数据准备
创建表
create table if not exists cookies(
cookieid string,
cookie_day string,
cookie_month string,
cookie_status bigint
)comment 'group测试'
PARTITIONED BY (ds string) lifecycle 1000;
数据
insert into cookies PARTITION(ds = '20210401')

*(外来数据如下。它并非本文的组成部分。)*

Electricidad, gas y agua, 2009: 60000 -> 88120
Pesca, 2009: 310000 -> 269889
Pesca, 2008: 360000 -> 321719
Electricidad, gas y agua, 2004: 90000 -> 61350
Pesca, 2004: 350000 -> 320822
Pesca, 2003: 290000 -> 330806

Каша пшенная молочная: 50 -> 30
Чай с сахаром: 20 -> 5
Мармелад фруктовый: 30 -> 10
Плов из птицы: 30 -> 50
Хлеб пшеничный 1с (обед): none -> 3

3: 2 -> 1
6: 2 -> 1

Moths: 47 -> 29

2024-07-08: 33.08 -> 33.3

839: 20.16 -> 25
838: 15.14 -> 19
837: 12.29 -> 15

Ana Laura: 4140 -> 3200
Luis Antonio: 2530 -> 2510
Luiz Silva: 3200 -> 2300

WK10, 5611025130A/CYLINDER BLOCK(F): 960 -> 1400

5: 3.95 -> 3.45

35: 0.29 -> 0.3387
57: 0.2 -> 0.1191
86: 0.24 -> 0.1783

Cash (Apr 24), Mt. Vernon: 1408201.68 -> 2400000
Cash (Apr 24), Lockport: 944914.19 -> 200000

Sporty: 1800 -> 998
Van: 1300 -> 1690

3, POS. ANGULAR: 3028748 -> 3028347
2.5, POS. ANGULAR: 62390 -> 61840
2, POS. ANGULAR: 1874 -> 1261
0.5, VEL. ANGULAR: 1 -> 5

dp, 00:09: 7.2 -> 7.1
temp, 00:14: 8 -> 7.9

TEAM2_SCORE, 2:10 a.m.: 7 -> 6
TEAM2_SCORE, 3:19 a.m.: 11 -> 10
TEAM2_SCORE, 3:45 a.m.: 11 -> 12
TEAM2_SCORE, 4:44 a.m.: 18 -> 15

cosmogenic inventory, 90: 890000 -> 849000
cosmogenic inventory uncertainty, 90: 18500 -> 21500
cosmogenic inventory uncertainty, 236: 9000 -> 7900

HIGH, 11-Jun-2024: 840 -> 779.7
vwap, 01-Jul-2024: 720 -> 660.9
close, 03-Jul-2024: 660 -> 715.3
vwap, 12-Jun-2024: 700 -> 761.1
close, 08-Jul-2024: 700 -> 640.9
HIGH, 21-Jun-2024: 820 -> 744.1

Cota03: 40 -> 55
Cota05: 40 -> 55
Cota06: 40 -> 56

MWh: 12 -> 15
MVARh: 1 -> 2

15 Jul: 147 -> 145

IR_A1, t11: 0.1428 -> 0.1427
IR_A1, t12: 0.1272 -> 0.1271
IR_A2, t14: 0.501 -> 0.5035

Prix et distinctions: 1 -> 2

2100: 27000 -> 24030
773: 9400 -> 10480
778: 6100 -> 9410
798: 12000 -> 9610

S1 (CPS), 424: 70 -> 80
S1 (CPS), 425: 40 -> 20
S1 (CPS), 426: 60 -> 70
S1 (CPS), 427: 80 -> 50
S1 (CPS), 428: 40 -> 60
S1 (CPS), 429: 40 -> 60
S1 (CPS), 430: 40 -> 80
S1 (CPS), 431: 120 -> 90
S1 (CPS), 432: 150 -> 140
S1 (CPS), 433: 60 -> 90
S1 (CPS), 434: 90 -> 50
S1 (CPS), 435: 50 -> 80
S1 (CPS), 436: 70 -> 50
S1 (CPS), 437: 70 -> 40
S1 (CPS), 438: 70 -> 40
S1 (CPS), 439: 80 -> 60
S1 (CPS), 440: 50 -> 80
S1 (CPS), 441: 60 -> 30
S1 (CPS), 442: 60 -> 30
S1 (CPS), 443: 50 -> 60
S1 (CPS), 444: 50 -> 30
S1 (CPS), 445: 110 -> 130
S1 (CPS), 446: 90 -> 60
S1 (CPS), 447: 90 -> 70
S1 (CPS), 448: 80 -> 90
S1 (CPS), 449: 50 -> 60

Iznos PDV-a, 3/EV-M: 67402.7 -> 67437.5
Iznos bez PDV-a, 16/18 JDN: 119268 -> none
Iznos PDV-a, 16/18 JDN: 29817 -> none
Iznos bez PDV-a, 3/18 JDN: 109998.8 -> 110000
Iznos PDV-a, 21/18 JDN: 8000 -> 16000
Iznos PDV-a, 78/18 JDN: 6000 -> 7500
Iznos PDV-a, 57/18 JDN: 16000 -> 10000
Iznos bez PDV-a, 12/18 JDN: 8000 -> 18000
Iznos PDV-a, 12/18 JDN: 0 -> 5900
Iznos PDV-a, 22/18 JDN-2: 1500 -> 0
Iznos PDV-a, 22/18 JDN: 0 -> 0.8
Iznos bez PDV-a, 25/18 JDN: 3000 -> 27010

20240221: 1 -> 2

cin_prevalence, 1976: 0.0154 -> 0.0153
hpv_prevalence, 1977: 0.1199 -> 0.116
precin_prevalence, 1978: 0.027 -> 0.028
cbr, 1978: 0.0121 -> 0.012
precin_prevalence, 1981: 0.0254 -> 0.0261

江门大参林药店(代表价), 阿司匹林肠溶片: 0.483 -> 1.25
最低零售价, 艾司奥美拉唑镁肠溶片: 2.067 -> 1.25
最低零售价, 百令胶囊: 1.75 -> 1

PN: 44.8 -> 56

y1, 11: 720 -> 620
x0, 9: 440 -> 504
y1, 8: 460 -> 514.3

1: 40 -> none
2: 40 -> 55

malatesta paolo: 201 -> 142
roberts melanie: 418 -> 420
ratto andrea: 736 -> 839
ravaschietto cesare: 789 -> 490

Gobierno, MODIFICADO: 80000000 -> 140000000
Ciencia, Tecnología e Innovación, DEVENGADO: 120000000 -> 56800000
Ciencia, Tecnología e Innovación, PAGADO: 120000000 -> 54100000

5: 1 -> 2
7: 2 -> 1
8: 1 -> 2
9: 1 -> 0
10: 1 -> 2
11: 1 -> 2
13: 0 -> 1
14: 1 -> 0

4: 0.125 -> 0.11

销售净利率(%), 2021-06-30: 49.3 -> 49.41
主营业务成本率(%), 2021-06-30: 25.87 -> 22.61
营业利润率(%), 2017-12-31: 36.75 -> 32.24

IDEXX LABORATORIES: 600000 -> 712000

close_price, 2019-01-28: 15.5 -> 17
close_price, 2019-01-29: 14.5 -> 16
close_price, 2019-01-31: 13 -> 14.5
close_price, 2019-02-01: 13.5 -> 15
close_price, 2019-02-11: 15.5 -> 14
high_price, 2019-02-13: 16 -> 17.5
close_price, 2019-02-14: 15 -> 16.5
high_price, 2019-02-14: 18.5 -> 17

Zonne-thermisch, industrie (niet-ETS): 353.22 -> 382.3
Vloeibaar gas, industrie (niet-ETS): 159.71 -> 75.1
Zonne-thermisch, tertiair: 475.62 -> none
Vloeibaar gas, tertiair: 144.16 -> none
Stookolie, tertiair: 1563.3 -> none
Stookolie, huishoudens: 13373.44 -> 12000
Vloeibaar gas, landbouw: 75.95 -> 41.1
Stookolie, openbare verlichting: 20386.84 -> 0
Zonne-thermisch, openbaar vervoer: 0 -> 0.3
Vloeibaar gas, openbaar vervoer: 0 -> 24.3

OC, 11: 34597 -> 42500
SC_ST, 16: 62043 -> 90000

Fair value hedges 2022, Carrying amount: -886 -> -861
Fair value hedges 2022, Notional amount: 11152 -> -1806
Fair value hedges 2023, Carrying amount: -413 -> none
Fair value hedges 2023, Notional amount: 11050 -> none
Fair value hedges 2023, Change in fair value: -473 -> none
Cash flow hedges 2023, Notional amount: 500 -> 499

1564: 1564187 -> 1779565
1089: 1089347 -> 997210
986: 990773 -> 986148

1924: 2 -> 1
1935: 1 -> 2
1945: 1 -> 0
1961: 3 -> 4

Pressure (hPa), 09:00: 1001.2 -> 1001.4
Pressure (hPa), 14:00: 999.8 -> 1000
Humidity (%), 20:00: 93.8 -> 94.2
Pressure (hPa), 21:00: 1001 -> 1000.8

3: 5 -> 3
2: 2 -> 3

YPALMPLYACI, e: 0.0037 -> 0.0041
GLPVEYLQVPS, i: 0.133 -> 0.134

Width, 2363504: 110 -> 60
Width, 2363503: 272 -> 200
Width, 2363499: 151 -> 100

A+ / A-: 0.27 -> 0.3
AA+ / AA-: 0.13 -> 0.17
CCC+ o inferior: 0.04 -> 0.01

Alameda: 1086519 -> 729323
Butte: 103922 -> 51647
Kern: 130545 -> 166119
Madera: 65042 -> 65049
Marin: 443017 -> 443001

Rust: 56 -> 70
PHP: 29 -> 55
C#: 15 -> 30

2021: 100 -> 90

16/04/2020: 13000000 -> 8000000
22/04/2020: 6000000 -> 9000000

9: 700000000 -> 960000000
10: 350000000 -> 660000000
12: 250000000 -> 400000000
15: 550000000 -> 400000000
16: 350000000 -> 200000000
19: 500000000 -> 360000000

values ('10001','2021-2-12','2021-2','1'),
('10002','2021-2-12','2021-2','2'),
('10003','2021-2-13','2021-2','1'),
('10004','2021-2-13','2021-2','2'),
('10005','2021-2-13','2021-2','3'),
('10006','2021-2-14','2021-2','1'),
('10007','2021-2-14','2021-2','2'),
('10008','2021-2-14','2021-2','3'),
('10009','2021-2-14','2021-2','4'),
('10010','2021-2-14','2021-2','5'),
('10011','2021-2-14','2021-2','6'),
('10012','2021-2-14','2021-2','7'),
('10013','2021-3-1','2021-3','1'),
('10014','2021-3-2','2021-3','1'),
('10015','2021-3-2','2021-3','2'),
('10016','2021-3-2','2021-3','3'),
('10017','2021-3-2','2021-3','4'),
('10018','2021-3-2','2021-3','5'),
('10019','2021-3-2','2021-3','6'),
('10020','2021-3-3','2021-3','1'),
('10021','2021-3-3','2021-3','2'),
('10022','2021-3-3','2021-3','3'),
('10020','2021-3-4','2021-3','1'),
('10021','2021-3-4','2021-3','2'),
('10022','2021-3-4','2021-3','3'),
('10023','2021-3-4','2021-3','4'),
('10024','2021-3-4','2021-3','5'),
('10025','2021-4-5','2021-4','1'),
('10026','2021-4-5','2021-4','2'),
('10027','2021-4-5','2021-4','3'),
('10028','2021-4-5','2021-4','4'),
('10029','2021-4-5','2021-4','5'),
('10030','2021-4-5','2021-4','6'),
('10031','2021-4-5','2021-4','7'),
('10032','2021-4-5','2021-4','8'),
('10033','2021-4-5','2021-4','9');
alter table daole_cookies_log drop partition (ds='20210401');
select * from daole_cookies_log;
(1)group by
select cookie_month,cookie_date,count(cookie_id) as total
from cookies
where ds = '20210401'
group by cookie_month,cookie_date
结果:
(2)grouping sets
在一个GROUP BY查询中,根据不同的维度组合进行聚合,等价于将不同维度的GROUP BY结果集进行UNION ALL。
group by A,B,C
grouping sets (A,B,C)
- (A)
- (B)
- (C)
group by A,B,
grouping sets (A,B,(A,B))
- (A)
- (B)
- (A)(B)
例如:
select
cookie_month,
cookie_date,
count(cookie_id) as uv
from cookies
group by cookie_month,cookie_date
grouping sets (cookie_month,cookie_date)
等价于:
SELECT cookie_month,NULL,COUNT(cookie_id) AS uv
FROM cookies
GROUP BY cookie_month
UNION ALL
SELECT NULL,cookie_date,COUNT(cookie_id) AS uv
FROM cookies
GROUP BY cookie_date
再比如:
select cookie_month,cookie_date,count(cookie_id) as total
from cookies
where ds = '20210401'
group by cookie_month,cookie_date
grouping sets (cookie_month,
cookie_date,
(cookie_month,cookie_date)
);
等价于:
SELECT cookie_month,NULL,COUNT(cookie_id) AS uv
FROM cookies GROUP BY cookie_month
UNION ALL
SELECT NULL,cookie_date,COUNT(cookieid) AS uv
FROM cookies GROUP BY cookie_date
UNION ALL
SELECT cookie_month,cookie_date,COUNT(cookieid) AS uv
FROM cookies GROUP BY cookie_month,cookie_date
(3)cube
group by A,B,C with cube
- (A、B、C)进行group by
- (A) 进行group by
- (B) 进行group by
- (C) 进行group by
- (A)(B)进行group by
- (A)(C)进行group by
- (B)(C)进行group by
- 全表sum
select cookie_month,cookie_date,count(cookie_id) as total
from cookies
where ds = '20210401'
group by cookie_month,cookie_date
with CUBE ;
(4)rollup
rollup 是根据维度在数据结果集中进行的聚合操作。
group by A,B,C with rollup
首先会对(A、B、C)进行group by,然后对(A、B)进行group by,然后是(A)进行group by,最后对全表进行group by操作。